By Lee BerthiaumeJust before he was sentenced to 20 years in jail for killing prominent union leader Chea Vichea, Sok Sam Oeun stood and proclaimed Monday’s trial a “show.”
“The case is laughable,” the 37-year-old told the Phnom Penh Municipal Court, turning at one point to address the crowded room behind him.
“I can swear 1,000 times” but it won’t matter, he said. “Everybody in Cambodia will be killed if it keeps going like this.”
Like many in the courtroom, Sok Sam Oeun believed his guilt had already been decided prior to Monday’s trial.
Human rights groups condemned the trial Monday and Tuesday, saying it was subject to political influence and was unjust. Observers have long said the men may simply be scapegoats.
“We regard the verdict…as a highly unjust verdict in which the court was politically biased rather than using its independency to give an accurate and reasonable judgement,” the Cambodian Human Rights Action Committee, composed of 18 local human rights groups, said in a statement Tuesday.
The statement went on to say the court did not seriously consider the many documents put to it, testimony from defense witnesses or from the accused themselves.
The US Embassy also responded to the verdict.
“We have closely followed the hearing and trial that resulted in the convictions of Mr Sok Sam Oeun and Mr Born Samnang in Phnom Penh Municipal Court on Aug 1,” an Embassy spokesman said Tuesday. “We have serious concerns with the weakness of the evidence presented.”
Based on the French civil system, the investigating and presiding judges have full control over trials, which are often decided beforehand, Center for Social Development court monitor Lao Mong Hay said.
“These hearings are symbolic,” he said. “The decision has already been made.”
That is because the investigating judge in all cases is responsible for compiling evidence to be used during the trial and until the day of the trial, which is all the information the presiding judge has about the case.
The information passed on is taken as fact, he said, as it is supposed to have taken into account all sides and put them down on paper in a fair manner to ultimately be weighed by the presiding judge.
While that may work in a system where the judiciary is independent, Lao Mong Hay said the reality in Cambodia is that the judiciary is not independent.
“We have to look at the political context, especially the relationship between the police and courts,” he said, noting that the investigating judge in Cambodia, as opposed to one in France, usually bases his case solely upon police reports.
He noted that from the moment Born Samnang and Sok Sam Oeun were paraded in front of reporters by police on Jan 30, police have maintained the two were guilty.
“The presumption of guilt started from there,” Lao Mong Hay said. “The investigating judge should have conducted a thorough investigation.”
In March 2004, Judge Hing Thirith, the original investigating judge on the case, said there wasn’t enough evidence to try the two men.
He was transferred to Stung Treng province later that month and further investigation was ordered following an Appeals Court hearing in June 2004.
Cambodian Defenders Project Executive Director Sok Sam Oeun said an additional problem is that Cambodian law does not have any rules on evidence. (Sok Sam Oeun is not related to the man convicted of killing Chea Vichea.)

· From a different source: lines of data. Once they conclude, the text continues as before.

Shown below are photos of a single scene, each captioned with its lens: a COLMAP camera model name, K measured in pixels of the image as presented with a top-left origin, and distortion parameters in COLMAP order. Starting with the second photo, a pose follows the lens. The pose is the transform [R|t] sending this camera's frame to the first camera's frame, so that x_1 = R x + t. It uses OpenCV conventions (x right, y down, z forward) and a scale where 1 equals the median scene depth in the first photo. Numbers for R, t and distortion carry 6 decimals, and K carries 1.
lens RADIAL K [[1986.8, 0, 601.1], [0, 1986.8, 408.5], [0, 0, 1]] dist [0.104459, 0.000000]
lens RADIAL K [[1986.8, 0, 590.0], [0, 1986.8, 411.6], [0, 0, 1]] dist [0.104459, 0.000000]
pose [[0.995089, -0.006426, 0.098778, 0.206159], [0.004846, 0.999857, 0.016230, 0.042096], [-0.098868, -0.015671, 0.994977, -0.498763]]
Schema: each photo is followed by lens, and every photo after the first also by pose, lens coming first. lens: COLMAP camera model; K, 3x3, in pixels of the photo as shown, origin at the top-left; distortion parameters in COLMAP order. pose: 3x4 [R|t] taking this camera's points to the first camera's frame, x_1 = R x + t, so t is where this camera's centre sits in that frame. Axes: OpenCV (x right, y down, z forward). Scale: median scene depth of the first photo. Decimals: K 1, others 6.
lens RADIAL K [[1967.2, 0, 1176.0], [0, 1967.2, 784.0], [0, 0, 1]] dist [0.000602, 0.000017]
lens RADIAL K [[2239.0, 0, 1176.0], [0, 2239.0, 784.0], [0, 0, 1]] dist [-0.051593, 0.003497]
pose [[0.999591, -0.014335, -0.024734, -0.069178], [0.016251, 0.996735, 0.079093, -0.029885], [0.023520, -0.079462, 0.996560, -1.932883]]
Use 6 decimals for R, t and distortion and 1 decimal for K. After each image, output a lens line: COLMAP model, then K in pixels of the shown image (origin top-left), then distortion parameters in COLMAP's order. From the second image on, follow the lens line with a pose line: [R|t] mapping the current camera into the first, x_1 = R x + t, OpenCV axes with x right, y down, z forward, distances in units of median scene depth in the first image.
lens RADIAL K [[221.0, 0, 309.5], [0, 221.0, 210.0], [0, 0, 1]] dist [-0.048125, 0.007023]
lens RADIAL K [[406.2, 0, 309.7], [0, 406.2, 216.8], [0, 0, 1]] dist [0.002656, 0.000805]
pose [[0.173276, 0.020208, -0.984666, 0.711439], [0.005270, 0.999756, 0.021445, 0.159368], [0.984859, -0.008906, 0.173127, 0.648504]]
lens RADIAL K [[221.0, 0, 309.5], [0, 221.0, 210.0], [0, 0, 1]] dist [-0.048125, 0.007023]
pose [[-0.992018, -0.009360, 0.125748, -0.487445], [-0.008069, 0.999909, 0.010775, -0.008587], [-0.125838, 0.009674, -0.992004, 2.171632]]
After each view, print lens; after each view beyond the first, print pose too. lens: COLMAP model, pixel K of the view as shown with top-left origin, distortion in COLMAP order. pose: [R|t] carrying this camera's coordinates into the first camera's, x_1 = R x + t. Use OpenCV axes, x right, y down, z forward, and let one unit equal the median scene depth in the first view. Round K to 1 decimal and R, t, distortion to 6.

“All documents taken from penal police and investigating judge are considered evidence,” said Sok Sam Oeun, who may represent the two men when their case goes to the Appeals Court. “They are taken as proof until [defendants] present contradictory evidence.”
This flaw, he said, was magnified by the fact that the witnesses, whose statements to police formed the basis of the evidence used to convict the two men, never appeared in court.
They could not be questioned by defense lawyers hoping to contradict their testimony, but their failure to appear does not invalidate their testimony, as it would in other countries.
One Cambodian prosecutor who spoke on condition of anonymity, also said this was a flaw, and added that judges should accept police information as a tip and not fact, especially if there is contradictory evidence.
“The trial judge must consider only on the evidence compiled by the investigating judge, not police,” he said.
During the trial, numerous defense witnesses said Born Samnang was not in Phnom Penh the day Chea Vichea was killed but was in Prey Veng province. However, the unknown witnesses allegedly told police they saw him in the capital that morning.
Born Samnang also, at one point during the trial, pleaded with Presiding Judge Kong Set to have Tuol Kok district police Deputy Chief Heng Vathana take an oath promising to tell the truth.
No oaths were taken during the trial.
Sok Sam Oeun of the CDP said government officials, including police, take oaths when they start their jobs and are presumed to already be under oath. However, having all witnesses take oaths is essential as Buddhist tradition frowns on lying, he said.
Lao Mong Hay said he doubts an oath would have much effect.
“In our culture, it doesn’t matter at all.” But Monday’s case highlights the need for judicial reform in Cambodia, he said.